--- begin DATA FOR THE TASK ---
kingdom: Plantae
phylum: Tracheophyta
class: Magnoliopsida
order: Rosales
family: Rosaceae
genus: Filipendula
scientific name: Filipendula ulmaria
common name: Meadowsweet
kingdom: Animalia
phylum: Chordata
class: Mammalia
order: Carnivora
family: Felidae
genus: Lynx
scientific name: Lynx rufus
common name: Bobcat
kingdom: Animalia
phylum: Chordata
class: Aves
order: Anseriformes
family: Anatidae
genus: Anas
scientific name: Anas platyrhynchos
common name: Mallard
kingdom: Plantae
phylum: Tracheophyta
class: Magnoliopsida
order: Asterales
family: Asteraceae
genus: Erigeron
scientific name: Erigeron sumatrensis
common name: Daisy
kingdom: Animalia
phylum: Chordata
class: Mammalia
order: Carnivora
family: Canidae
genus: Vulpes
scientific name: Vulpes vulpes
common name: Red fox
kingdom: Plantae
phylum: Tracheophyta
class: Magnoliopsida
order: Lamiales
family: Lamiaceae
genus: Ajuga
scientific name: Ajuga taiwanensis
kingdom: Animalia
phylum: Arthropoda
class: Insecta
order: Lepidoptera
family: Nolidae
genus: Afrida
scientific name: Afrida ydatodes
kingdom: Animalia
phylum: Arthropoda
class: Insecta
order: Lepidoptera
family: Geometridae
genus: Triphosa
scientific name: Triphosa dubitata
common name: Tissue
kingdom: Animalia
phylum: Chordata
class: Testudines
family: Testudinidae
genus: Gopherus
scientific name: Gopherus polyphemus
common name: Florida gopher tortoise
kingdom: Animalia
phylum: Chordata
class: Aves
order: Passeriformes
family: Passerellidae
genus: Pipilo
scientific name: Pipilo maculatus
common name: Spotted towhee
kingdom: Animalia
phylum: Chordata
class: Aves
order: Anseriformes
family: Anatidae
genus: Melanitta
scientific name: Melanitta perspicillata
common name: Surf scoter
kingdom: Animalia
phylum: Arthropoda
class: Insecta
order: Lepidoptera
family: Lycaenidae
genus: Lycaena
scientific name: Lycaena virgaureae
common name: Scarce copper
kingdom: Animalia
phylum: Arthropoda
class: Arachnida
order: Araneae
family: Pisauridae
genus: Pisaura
--- end DATA FOR THE TASK ---
WORK INSTRUCTIONS: Set out all of the data above as a Markdown table with the columns Row and Line. Number each line in Row, and leave out any blank lines.

SOLUTION FOR THIS EXERCISE:
| Row | Line |
|---|---|
| 1 | kingdom: Plantae |
| 2 | phylum: Tracheophyta |
| 3 | class: Magnoliopsida |
| 4 | order: Rosales |
| 5 | family: Rosaceae |
| 6 | genus: Filipendula |
| 7 | scientific name: Filipendula ulmaria |
| 8 | common name: Meadowsweet |
| 9 | kingdom: Animalia |
| 10 | phylum: Chordata |
| 11 | class: Mammalia |
| 12 | order: Carnivora |
| 13 | family: Felidae |
| 14 | genus: Lynx |
| 15 | scientific name: Lynx rufus |
| 16 | common name: Bobcat |
| 17 | kingdom: Animalia |
| 18 | phylum: Chordata |
| 19 | class: Aves |
| 20 | order: Anseriformes |
| 21 | family: Anatidae |
| 22 | genus: Anas |
| 23 | scientific name: Anas platyrhynchos |
| 24 | common name: Mallard |
| 25 | kingdom: Plantae |
| 26 | phylum: Tracheophyta |
| 27 | class: Magnoliopsida |
| 28 | order: Asterales |
| 29 | family: Asteraceae |
| 30 | genus: Erigeron |
| 31 | scientific name: Erigeron sumatrensis |
| 32 | common name: Daisy |
| 33 | kingdom: Animalia |
| 34 | phylum: Chordata |
| 35 | class: Mammalia |
| 36 | order: Carnivora |
| 37 | family: Canidae |
| 38 | genus: Vulpes |
| 39 | scientific name: Vulpes vulpes |
| 40 | common name: Red fox |
| 41 | kingdom: Plantae |
| 42 | phylum: Tracheophyta |
| 43 | class: Magnoliopsida |
| 44 | order: Lamiales |
| 45 | family: Lamiaceae |
| 46 | genus: Ajuga |
| 47 | scientific name: Ajuga taiwanensis |
| 48 | kingdom: Animalia |
| 49 | phylum: Arthropoda |
| 50 | class: Insecta |
| 51 | order: Lepidoptera |
| 52 | family: Nolidae |
| 53 | genus: Afrida |
| 54 | scientific name: Afrida ydatodes |
| 55 | kingdom: Animalia |
| 56 | phylum: Arthropoda |
| 57 | class: Insecta |
| 58 | order: Lepidoptera |
| 59 | family: Geometridae |
| 60 | genus: Triphosa |
| 61 | scientific name: Triphosa dubitata |
| 62 | common name: Tissue |
| 63 | kingdom: Animalia |
| 64 | phylum: Chordata |
| 65 | class: Testudines |
| 66 | family: Testudinidae |
| 67 | genus: Gopherus |
| 68 | scientific name: Gopherus polyphemus |
| 69 | common name: Florida gopher tortoise |
| 70 | kingdom: Animalia |
| 71 | phylum: Chordata |
| 72 | class: Aves |
| 73 | order: Passeriformes |
| 74 | family: Passerellidae |
| 75 | genus: Pipilo |
| 76 | scientific name: Pipilo maculatus |
| 77 | common name: Spotted towhee |
| 78 | kingdom: Animalia |
| 79 | phylum: Chordata |
| 80 | class: Aves |
| 81 | order: Anseriformes |
| 82 | family: Anatidae |
| 83 | genus: Melanitta |
| 84 | scientific name: Melanitta perspicillata |
| 85 | common name: Surf scoter |
| 86 | kingdom: Animalia |
| 87 | phylum: Arthropoda |
| 88 | class: Insecta |
| 89 | order: Lepidoptera |
| 90 | family: Lycaenidae |
| 91 | genus: Lycaena |
| 92 | scientific name: Lycaena virgaureae |
| 93 | common name: Scarce copper |
| 94 | kingdom: Animalia |
| 95 | phylum: Arthropoda |
| 96 | class: Arachnida |
| 97 | order: Araneae |
| 98 | family: Pisauridae |
| 99 | genus: Pisaura |